Originally Posted by
full of luv
Well if the VA MEC doesn't offer straight relative position, and the ALK MEC doesn't offer straight DOH, I'd be shocked. That would be like a lawyer going to court and offering to concede half the case to the court.
If ALPA were smart they'd make future mergers "baseball style" arbitrations, (wherein each party puts forth an integration and the mediator just picks one or the other, no changes) that would force both sides to make strategic concessions in their own proposals before presenting to a negotiator for fear of getting put out to pasture by the mediator. Then each sides MEC would at least set a reasonable expectation in their membership.

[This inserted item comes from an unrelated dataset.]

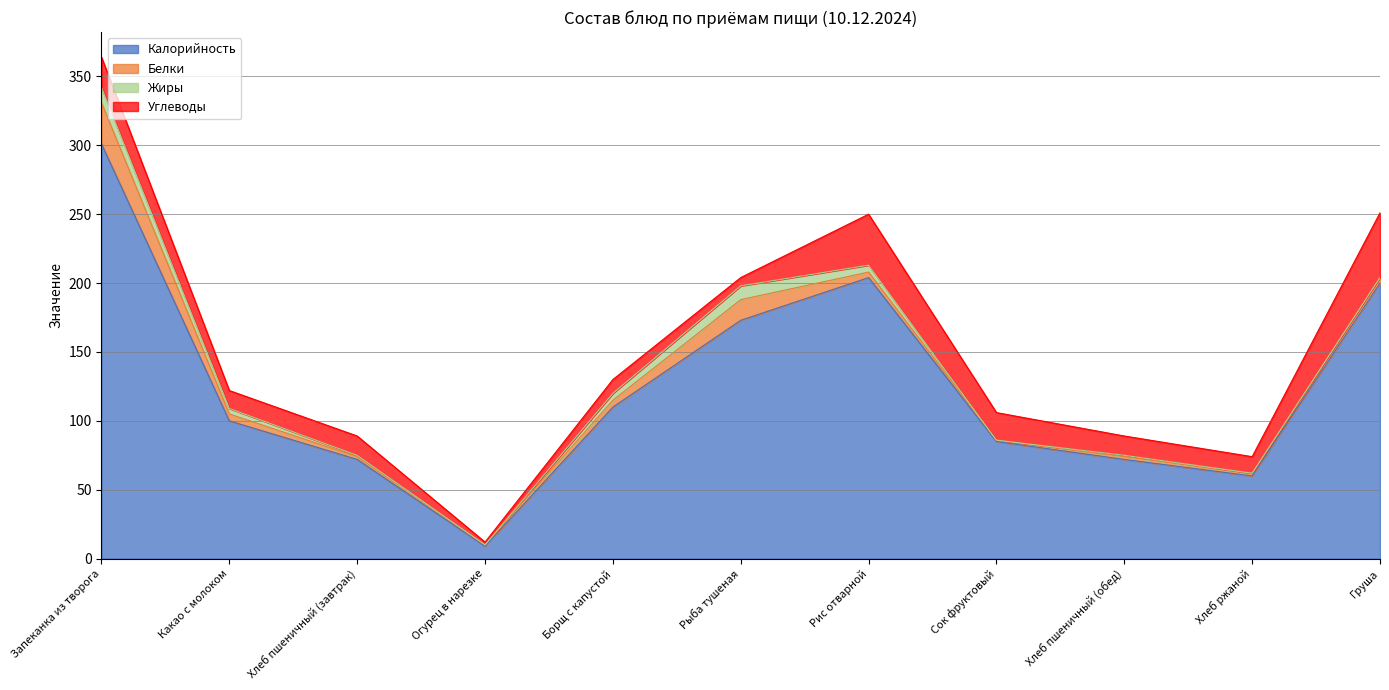

List the series in order of their peak value, highest first.

Калорийность, Углеводы, Белки, Жиры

The way it works now, each side shoots for the moon and tries to justify their position and it serves to pit the two groups at odds for years to come.
That's not actually correct. Some groups do shoot for the moon but they get shot down instead. CAL in the CAL/UAL merger, US Air in the AWA/US merger as examples.
The arbitrators do not choose one side or the other. They look at the proposal, the facts of the situation and the proposed seniority methodology and they make their decision based on that. The actual seniority list is based on the methodology that the arbitrator decides fits the situation.
You are correct in that expectations can be raised when there is no conceivable way that they can be met. Arrogance and ignorance is a bad combination in a SLI. I've seen it first hand. But the butthurt from a perceived injustice won't last forever unless there is a methodology that perpetuates a split in the pilot groups. NWA/Republic is probably the poster child for that. Or the Air Tran/SWA hammer method of seniority integration. Once the groups are combined and people are free to bid wherever they want using the SLI that is arbitrated then people will lose the hostility. Keeping groups separate is what breeds hostility.